Extrahierter Text:

=-=-=

Die Tatsache, daß es während der gesamten Drehzeit, bis zum letzten Drehtag offenbleibt, ob nicht an diesem Tage eine Szene entstehen wird, die die Bedeutung alles Vorangegangenen über den Haufen werfen wird und die alles bisher Geschehene, Erarbeitete und Erlebte in einem neuen Licht erscheinen lassen wird, ist eine Herausforderung an die Phantasie jedes an diesem Prozeß Beteiligten.
Da solche Szenen mehrmals während der Dreharbeiten entstehen, können die Mitarbeiter, die darauf nicht vorbereitet sind, sehr leicht Schwindelgefühle bekommen und — vorübergehend — jede Orientierung verlieren. Der einzige Fixpunkt, an den sie sich halten können, ist dann das Ende der vereinbarten Drehzeit. Daher hat bei dieser Art des Filmens die Länge dieser vorher vereinbarten Arbeitszeit und auch das zur Verfügung stehende Negativmaterial eine so große Bedeutung.
6. Der improvisierte, dokumentarische Spielfilm gibt dem Filmmachen und seinen Mitarbeitern die Freiheit, die die Ausübenden anderer Künste immer schon für sich in Anspruch genommen haben. Die „freie Tätigkeit der Phantasie", schreibt Hegel, ist die „Quelle der Kunstwerke". Der Filmmacher ist nicht mehr nur damit beschäftigt, einen in seinem eigenen oder in einem anderen Kopf erfundenen Film in Töne und Bilder umzusetzen, zu „realisieren". Er ist nicht mehr nur ein Realisator, sondern er macht etwas, wo vorher nichts war.
Und das auf diese Weise spontan entstandene Produkt kann vielleicht auch das Feuer der Begeisterung widerspiegeln, das zu seiner Entstehung führte, und wenn überhaupt, gelingt e vielleicht dieser Art von Filmen wieder, daß ein Funke davon auf das Publikum überspringt.
Der Filmmacher, der diese Methode benutzt, arbeitet nicht nach einem fertigen, in sich abgeschlossenen Modell (wie es ein Drehbuch darstellt), sondern setzt einen Prozeß in Gang, dessen Wesen es ist, das, was gemacht werden soll, zu suchen, in dem Modell und Gestalt (Werk) zusammenfallen, in dem das Auszudrückende und der Ausdruck, Inhalt und Form, eins werden.

=-=-=

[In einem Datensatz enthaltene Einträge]
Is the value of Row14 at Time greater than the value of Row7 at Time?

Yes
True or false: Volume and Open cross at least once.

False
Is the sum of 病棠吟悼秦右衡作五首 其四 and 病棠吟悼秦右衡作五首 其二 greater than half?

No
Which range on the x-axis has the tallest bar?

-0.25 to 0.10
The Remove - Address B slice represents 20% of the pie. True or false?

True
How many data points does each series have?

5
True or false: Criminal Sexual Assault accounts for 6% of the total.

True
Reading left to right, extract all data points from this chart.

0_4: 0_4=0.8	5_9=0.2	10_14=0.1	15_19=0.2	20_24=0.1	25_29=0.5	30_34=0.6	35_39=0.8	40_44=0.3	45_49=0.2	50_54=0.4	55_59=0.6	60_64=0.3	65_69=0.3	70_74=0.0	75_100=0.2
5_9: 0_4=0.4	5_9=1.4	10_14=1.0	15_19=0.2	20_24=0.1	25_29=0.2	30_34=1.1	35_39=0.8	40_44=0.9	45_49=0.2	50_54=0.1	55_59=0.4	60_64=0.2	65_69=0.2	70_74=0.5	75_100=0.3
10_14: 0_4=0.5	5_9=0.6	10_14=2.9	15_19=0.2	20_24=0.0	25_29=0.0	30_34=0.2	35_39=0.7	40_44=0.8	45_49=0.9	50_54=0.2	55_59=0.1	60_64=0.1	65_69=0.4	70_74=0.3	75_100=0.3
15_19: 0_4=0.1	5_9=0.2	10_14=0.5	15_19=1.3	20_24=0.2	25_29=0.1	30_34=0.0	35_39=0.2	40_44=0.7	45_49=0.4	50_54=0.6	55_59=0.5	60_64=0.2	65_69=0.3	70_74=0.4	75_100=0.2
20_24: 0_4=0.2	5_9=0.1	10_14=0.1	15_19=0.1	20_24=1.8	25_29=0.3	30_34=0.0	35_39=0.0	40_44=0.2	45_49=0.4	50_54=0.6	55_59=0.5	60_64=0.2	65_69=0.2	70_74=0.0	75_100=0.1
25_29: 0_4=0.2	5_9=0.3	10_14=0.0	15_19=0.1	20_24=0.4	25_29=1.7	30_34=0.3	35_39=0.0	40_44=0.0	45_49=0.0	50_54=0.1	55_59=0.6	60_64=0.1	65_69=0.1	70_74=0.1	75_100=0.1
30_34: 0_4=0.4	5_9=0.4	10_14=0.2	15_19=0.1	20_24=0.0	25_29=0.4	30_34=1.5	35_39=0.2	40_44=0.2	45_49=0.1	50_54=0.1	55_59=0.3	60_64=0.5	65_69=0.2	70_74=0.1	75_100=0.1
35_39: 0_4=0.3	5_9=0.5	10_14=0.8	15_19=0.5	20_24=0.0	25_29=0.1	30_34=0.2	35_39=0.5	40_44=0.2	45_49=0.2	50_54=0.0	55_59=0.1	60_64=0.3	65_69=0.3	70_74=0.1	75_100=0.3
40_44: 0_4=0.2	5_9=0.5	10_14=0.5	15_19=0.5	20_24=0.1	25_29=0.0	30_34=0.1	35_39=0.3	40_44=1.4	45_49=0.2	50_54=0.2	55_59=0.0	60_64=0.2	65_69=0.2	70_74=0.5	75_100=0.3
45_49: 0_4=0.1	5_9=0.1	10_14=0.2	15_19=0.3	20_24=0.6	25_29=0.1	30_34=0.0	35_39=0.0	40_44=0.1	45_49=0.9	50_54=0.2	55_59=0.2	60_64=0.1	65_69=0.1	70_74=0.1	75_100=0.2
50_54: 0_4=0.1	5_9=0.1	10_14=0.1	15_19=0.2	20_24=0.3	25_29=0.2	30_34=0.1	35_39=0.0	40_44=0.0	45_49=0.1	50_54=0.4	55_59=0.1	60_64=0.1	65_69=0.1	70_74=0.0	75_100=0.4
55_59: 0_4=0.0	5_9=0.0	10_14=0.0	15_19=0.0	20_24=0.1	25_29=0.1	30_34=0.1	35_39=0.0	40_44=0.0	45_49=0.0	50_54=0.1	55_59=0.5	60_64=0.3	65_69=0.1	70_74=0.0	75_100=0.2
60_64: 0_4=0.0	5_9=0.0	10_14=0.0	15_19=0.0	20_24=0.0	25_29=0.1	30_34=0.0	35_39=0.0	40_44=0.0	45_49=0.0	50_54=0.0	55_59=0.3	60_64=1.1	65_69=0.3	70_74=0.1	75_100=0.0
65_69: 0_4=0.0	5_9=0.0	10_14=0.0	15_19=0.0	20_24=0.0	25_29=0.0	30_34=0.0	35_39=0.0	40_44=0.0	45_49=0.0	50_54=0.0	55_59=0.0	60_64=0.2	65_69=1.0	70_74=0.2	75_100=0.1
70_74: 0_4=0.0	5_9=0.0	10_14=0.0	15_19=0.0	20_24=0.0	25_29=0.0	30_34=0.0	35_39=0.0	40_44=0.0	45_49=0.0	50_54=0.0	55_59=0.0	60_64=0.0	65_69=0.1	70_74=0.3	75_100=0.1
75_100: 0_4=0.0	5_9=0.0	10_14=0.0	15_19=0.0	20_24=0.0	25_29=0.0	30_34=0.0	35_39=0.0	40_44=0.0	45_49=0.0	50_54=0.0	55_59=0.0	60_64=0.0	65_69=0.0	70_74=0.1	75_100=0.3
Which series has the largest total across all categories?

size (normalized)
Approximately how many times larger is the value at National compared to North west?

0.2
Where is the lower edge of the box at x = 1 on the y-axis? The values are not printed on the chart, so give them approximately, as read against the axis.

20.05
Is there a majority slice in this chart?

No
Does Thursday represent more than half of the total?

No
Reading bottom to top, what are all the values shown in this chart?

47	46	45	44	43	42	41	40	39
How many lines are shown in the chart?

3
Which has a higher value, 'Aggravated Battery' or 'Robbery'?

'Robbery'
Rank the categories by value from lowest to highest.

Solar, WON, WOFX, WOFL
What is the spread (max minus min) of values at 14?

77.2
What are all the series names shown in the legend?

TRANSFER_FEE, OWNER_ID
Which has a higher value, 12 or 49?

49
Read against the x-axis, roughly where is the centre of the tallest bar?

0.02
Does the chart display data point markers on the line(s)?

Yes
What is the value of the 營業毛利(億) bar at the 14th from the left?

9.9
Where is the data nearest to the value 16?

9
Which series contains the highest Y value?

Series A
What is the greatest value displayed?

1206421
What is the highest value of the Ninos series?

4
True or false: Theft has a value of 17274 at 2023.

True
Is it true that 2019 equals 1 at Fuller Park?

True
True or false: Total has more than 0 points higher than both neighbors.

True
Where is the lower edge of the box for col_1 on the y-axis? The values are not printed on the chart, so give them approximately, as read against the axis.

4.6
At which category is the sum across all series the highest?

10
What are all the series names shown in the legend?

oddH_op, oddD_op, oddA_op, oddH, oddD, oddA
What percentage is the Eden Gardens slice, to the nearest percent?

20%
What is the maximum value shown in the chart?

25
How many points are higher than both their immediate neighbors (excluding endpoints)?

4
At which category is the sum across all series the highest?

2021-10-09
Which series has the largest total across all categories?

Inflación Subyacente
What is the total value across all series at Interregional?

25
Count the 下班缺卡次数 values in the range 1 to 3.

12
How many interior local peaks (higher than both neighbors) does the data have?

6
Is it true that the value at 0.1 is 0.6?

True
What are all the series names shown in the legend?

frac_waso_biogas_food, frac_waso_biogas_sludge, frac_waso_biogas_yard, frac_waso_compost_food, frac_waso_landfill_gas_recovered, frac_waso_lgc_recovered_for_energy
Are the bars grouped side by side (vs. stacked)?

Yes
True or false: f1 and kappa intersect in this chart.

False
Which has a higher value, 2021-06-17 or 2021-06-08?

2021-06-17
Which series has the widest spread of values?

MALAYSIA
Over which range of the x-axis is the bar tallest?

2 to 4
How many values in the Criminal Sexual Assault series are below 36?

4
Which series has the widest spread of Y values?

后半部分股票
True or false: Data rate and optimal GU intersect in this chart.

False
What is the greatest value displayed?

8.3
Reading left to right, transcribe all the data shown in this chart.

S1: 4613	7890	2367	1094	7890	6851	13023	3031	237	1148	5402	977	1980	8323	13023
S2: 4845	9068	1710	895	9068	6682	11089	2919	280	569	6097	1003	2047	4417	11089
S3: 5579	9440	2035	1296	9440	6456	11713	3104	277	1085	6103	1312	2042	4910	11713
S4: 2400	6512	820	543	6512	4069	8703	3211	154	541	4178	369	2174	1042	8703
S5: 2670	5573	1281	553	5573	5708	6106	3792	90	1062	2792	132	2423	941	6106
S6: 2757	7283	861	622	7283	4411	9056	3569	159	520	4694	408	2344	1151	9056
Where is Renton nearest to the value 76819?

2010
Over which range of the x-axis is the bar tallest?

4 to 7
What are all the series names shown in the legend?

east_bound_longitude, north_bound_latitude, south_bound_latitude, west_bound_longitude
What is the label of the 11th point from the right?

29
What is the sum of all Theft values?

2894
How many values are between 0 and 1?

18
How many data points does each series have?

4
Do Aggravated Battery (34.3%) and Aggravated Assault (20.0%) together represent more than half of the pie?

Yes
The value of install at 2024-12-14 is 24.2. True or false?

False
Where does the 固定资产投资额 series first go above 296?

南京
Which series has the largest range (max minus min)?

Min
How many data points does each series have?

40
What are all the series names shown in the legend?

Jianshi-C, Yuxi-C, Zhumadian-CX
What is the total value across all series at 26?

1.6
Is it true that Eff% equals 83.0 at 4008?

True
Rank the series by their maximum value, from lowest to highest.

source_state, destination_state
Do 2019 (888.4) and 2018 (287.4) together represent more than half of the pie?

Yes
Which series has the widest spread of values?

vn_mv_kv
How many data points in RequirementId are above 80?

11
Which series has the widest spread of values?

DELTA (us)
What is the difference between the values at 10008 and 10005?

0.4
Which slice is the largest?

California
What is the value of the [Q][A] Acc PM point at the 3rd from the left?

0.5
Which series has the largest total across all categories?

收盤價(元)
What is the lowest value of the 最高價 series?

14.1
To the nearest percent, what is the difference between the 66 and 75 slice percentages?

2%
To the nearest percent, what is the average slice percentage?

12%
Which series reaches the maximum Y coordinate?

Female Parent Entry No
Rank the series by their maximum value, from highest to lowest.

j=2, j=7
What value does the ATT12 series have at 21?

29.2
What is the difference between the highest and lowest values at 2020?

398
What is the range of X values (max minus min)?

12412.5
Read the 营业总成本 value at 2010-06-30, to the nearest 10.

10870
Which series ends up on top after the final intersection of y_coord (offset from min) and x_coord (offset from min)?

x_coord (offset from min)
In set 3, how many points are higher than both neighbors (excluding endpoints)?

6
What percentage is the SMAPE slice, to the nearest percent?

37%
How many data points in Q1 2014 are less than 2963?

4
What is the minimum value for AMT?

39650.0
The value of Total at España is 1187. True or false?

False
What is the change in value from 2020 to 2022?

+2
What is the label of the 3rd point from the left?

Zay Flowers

=-=-=

Überarbeiten Sie den extrahierten Text von „Der Filmmacher, der“ bis einschließlich „Form, eins werden.“ und geben Sie diesen Abschnitt wieder, wobei „Drehbuch“ durch „Filmskript“ ersetzt wird.

Der Filmmacher, der diese Methode benutzt, arbeitet nicht nach einem fertigen, in sich abgeschlossenen Modell (wie es ein Filmskript darstellt), sondern setzt einen Prozeß in Gang, dessen Wesen es ist, das, was gemacht werden soll, zu suchen, in dem Modell und Gestalt (Werk) zusammenfallen, in dem das Auszudrückende und der Ausdruck, Inhalt und Form, eins werden.